Keluarga Boonsri sedang melihat foto keluarga mereka dan membagikannya di sekitar meja. Dan rumah panggung paling dasar di desa pemukiman kembali.
Beberapa rumah baru di Xayaburi di mana elemen arsitektur asing dapat terlihat. Akibat ledakan ekonomi, banyak orang Laotien yang mampu mengumpulkan dan memamerkan kekayaan mereka.

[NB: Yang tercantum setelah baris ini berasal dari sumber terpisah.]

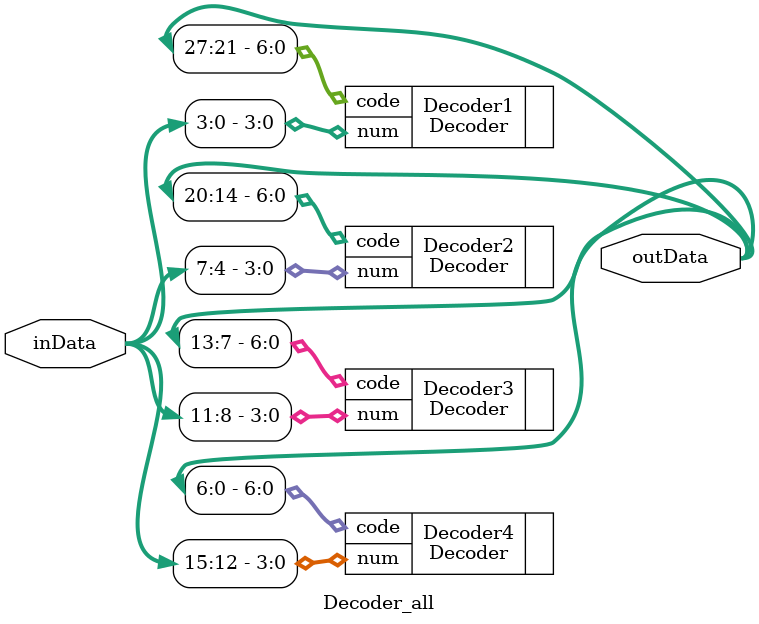
<source format=v>
`timescale 1ns / 1ps


module Decoder_all(
	input [15:0] inData,
	output [27:0] outData
    );
    Decoder Decoder1(.num(inData[3:0]), .code(outData[27:21]));
    Decoder Decoder2(.num(inData[7:4]), .code(outData[20:14]));
    Decoder Decoder3(.num(inData[11:8]), .code(outData[13:7]));
    Decoder Decoder4(.num(inData[15:12]), .code(outData[6:0]));
endmodule

</source>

Meski kota Xayaburi tampak sepi, gedung-gedung baru bermunculan di mana-mana. Orang-orang memamerkan kekayaan baru mereka, terbukti dari rumah-rumah berwarna cerah berhiaskan tiang-tiang Romawi, jauh dari rumah panggung kayu tradisional mereka. Rumah-rumah “kaya” ini mengingatkan saya pada bangunan yang saya lihat, selama perjalanan saya ke Yunnan, yang desanya memiliki pendekatan serupa. Lonjakan ekonomi lokal yang secara tiba-tiba membuat orang dengan cepat mengambil pengaruh asing, sebagai status sosial. Seorang pejabat pemerintah yang baru saja pindah ke rumah barunya mengatakan kepada saya, “Ekonomi sedang berkembang pesat dan saya senang karenanya.”

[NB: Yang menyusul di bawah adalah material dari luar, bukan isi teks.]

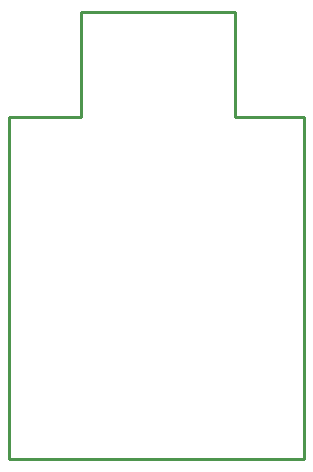
<source format=gbr>
G04 EAGLE Gerber RS-274X export*
G75*
%MOMM*%
%FSLAX34Y34*%
%LPD*%
%IN*%
%IPPOS*%
%AMOC8*
5,1,8,0,0,1.08239X$1,22.5*%
G01*
%ADD10C,0.254000*%


D10*
X11430Y11430D02*
X261620Y11430D01*
X261620Y300990D01*
X203200Y300990D01*
X203200Y389890D01*
X72390Y389890D01*
X72390Y300990D01*
X11430Y300990D01*
X11430Y11430D01*
M02*

</source>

Menariknya, di Xayaburi, tiga area perumahan—kamp pekerja, area pemukiman kembali, dan kota Xayaburi—mencerminkan bagaimana pembangunan bendungan ini sangat mempengaruhi masyarakat dengan berbagai cara. Dari sisa-sisa kamp pekerja sementara yang tidak lagi berfungsi apa pun, hingga rumah warna-warni di kota Xayaburi, penduduk di Cekungan Mekong terus mengalami ketidakpastian ekonomi akibat kesehatan ekosistem sungai yang tidak stabil. Sayangnya, desa-desa yang menjalani pemukiman kembali, yang mata pencahariannya dipertaruhkan, menjadi lebih rentan secara sosial dan ekonomi.

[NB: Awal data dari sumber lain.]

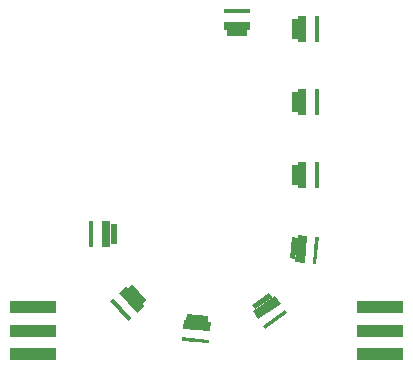
<source format=gts>
G04 #@! TF.FileFunction,Soldermask,Top*
%FSLAX46Y46*%
G04 Gerber Fmt 4.6, Leading zero omitted, Abs format (unit mm)*
G04 Created by KiCad (PCBNEW 4.0.0-rc2-stable) date 3/3/2016 3:45:09 PM*
%MOMM*%
G01*
G04 APERTURE LIST*
%ADD10C,0.150000*%
%ADD11R,0.500000X1.800000*%
%ADD12R,0.320000X2.300000*%
%ADD13R,0.800000X2.300000*%
%ADD14R,1.800000X0.500000*%
%ADD15R,2.300000X0.320000*%
%ADD16R,2.300000X0.800000*%
%ADD17R,4.000000X1.000000*%
%ADD18C,0.600000*%
G04 APERTURE END LIST*
D10*
D11*
X55799590Y-40035686D03*
D12*
X53899590Y-40035686D03*
D13*
X55149590Y-40035686D03*
D10*
G36*
X57367855Y-44275490D02*
X58581651Y-45604663D01*
X58212437Y-45941828D01*
X56998641Y-44612655D01*
X57367855Y-44275490D01*
X57367855Y-44275490D01*
G37*
G36*
X55729799Y-45432801D02*
X57280760Y-47131189D01*
X57044463Y-47346975D01*
X55493502Y-45648587D01*
X55729799Y-45432801D01*
X55729799Y-45432801D01*
G37*
G36*
X56830058Y-44428048D02*
X58381019Y-46126435D01*
X57790276Y-46665900D01*
X56239315Y-44967513D01*
X56830058Y-44428048D01*
X56830058Y-44428048D01*
G37*
G36*
X62013594Y-46795943D02*
X63808175Y-46935511D01*
X63769406Y-47434005D01*
X61974825Y-47294437D01*
X62013594Y-46795943D01*
X62013594Y-46795943D01*
G37*
G36*
X61610046Y-48760566D02*
X63903122Y-48938903D01*
X63878310Y-49257940D01*
X61585234Y-49079603D01*
X61610046Y-48760566D01*
X61610046Y-48760566D01*
G37*
G36*
X61725577Y-47275053D02*
X64018653Y-47453390D01*
X63956623Y-48250981D01*
X61663547Y-48072644D01*
X61725577Y-47275053D01*
X61725577Y-47275053D01*
G37*
G36*
X67511245Y-45982797D02*
X68997921Y-44968009D01*
X69279807Y-45380975D01*
X67793131Y-46395763D01*
X67511245Y-45982797D01*
X67511245Y-45982797D01*
G37*
G36*
X68426667Y-47767343D02*
X70326308Y-46470669D01*
X70506715Y-46734967D01*
X68607074Y-48031641D01*
X68426667Y-47767343D01*
X68426667Y-47767343D01*
G37*
G36*
X67586648Y-46536705D02*
X69486289Y-45240032D01*
X69937306Y-45900777D01*
X68037665Y-47197450D01*
X67586648Y-46536705D01*
X67586648Y-46536705D01*
G37*
G36*
X70707228Y-42079476D02*
X70881199Y-40287903D01*
X71378858Y-40336228D01*
X71204887Y-42127801D01*
X70707228Y-42079476D01*
X70707228Y-42079476D01*
G37*
G36*
X72663749Y-42520641D02*
X72886045Y-40231409D01*
X73204547Y-40262337D01*
X72982251Y-42551569D01*
X72663749Y-42520641D01*
X72663749Y-42520641D01*
G37*
G36*
X71180724Y-42376631D02*
X71403021Y-40087399D01*
X72199276Y-40164719D01*
X71976979Y-42453951D01*
X71180724Y-42376631D01*
X71180724Y-42376631D01*
G37*
D11*
X71143080Y-35021465D03*
D12*
X73043080Y-35021465D03*
D13*
X71793080Y-35021465D03*
D11*
X71143080Y-28815262D03*
D12*
X73043080Y-28815262D03*
D13*
X71793080Y-28815262D03*
D11*
X71143080Y-22609060D03*
D12*
X73043080Y-22609060D03*
D13*
X71793080Y-22609060D03*
D14*
X66223305Y-23004706D03*
D15*
X66223305Y-21104706D03*
D16*
X66223305Y-22354706D03*
D17*
X78367330Y-50192207D03*
X78367330Y-48192207D03*
X78367330Y-46192207D03*
D18*
X77367330Y-50192207D03*
X77367330Y-48192207D03*
X77367330Y-46192207D03*
D17*
X49020836Y-46192207D03*
X49020836Y-48192207D03*
X49020836Y-50192207D03*
D18*
X50020836Y-46192207D03*
X50020836Y-48192207D03*
X50020836Y-50192207D03*
M02*

</source>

Saya di sini bukan untuk mendefinisikan baik atau buruknya dari bendungan ini. Saya tahu Asia Tenggara haus akan lebih banyak listrik, perubahan tidak bisa dihindari, tetapi dialog antara lanskap, bendungan, dan komunitas yang terkena dampaknya pun perlu ditingkatkan. Sebagai seorang seniman, saya ingin menyampaikan kesadaran tentang isu lintas batas Cekungan Mekong. Kita perlu menyadari bahwa demi pembangunan bendungan yang melayani gaya hidup kita ini, dibutuhkan mobilisasi besar-besaran dari modal, tenaga kerja, hingga sumber daya, yang datang dengan konsekuensi yang signifikan, baik yang diinginkan maupun yang tidak.

Pendekatan artistik Wut Chalanant melibatkan penelitian ke dalam aktivitas berbasis sejarah, politik dan ekonomi dan eksplorasi fisik ruang-ruang ini di tepi pengalaman normal, dan ia mengerjakan tema tentang hubungan antara manusia dan ruang di zaman modern. Ia juga tertarik dengan ideologi perkembangan kota dan bagaimana hal itu mengubah ruang. Transformasi tanah, melalui tuntutan pergeseran ekonomi global, menciptakan kekosongan konteks dan membuka ruang untuk interpretasi baru. Untuk mencari pernyataan jejak kita, dia menangkap elemen realitas, yang kemudian direkonstruksi.